The rain beats down heavily on my windshield as I wait for the light to change. My driver's side window is open, as I listen to the sound the water makes as it smacks against the road and my outstretched hand. My hair is sopping wet, still dripping puddles onto my now see-through shirt. I shiver slightly, but I'm not truly cold. Two boys stand on the corner next to me, waiting for their turn to cross the street.
Death Cab for Cutie sings to me of being loved one day as the light turns green. I don't let up on the break, as I see a fire engine approaching. Unlike the drivers I deal with constantly, I wait my turn. The light turns back to red as soon as they pass. Normally I'd be upset, anxious to get home, but tonight I am content letting the rain run in rivulets down my arm. I faintly hear the boys next to me over the fading sound of the siren.

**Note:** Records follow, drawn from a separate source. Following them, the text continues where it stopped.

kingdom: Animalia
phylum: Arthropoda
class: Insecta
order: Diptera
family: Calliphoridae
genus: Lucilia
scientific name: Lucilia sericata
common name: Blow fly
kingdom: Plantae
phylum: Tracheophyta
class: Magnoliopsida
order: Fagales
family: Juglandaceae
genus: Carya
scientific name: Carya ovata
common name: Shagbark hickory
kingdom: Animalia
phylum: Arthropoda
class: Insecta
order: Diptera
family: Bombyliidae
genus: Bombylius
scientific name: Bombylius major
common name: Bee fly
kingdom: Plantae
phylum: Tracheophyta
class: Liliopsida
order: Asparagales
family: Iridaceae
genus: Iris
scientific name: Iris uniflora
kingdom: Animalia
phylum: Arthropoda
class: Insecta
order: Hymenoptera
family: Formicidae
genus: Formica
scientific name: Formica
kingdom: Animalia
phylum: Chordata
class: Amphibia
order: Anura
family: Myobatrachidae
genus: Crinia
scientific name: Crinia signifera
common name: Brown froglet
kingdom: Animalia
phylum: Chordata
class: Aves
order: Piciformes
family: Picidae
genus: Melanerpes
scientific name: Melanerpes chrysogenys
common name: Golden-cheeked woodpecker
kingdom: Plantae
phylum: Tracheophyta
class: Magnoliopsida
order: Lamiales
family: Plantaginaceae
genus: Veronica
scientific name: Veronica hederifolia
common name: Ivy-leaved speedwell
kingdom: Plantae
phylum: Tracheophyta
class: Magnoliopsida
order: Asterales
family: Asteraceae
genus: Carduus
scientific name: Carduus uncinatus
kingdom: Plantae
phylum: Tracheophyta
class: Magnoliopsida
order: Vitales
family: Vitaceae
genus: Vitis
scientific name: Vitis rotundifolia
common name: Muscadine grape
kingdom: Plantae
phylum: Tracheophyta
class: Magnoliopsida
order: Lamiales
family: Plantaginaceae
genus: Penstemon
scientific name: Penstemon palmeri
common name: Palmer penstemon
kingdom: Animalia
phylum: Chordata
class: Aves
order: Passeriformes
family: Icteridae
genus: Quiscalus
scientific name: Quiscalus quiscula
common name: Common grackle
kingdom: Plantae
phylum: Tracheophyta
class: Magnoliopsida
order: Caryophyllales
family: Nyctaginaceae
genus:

"Dude, do you think we should pray for them and wherever they're going?"
"Yeah, for sure." Their adolescent diction sounds so foreign in the context. I watch them stand together, hands clasped in front of them, heads bowed. No words; just the sound of my windshield wipers beating away the persistent rain. I turn them off and listen to the sound. The siren carries on faintly in the background as the lightning strikes and my soul rattles along with the thunder. Rain beats a steady tempo on the hood of my car. Death Cab carries on, telling me that I'll find my true love soon enough, but the silence is there.
You may feel alone when you're falling asleep
And everytime tears roll down your cheeks
But I know your heart belongs to someone you've yet to meet
Someday you will be loved
I feel shivers run down my spine as I gingerly touch the mizpah coin hanging around my neck. Every time the tones drop, I silently ask that my partners and I be kept safe, and that if I should die on this call, that those I love know that I love them. But I never really stopped to think from the other side of things. Who prays for me when I run through red lights with my siren blaring? Who prays for my patients, or for their families? I glance over at the boys still frozen in prayer.
As the light turns green, I let up on the clutch slowly, driving through the empty intersection as quietly as possible. I catch sight of them in my rear-view mirror as the lightning flashes; I see them captured in that moment each time I close my eyes.
And the rain falls hard on my hand as the world carries on outside of that street corner which will remain forever seared in my memory.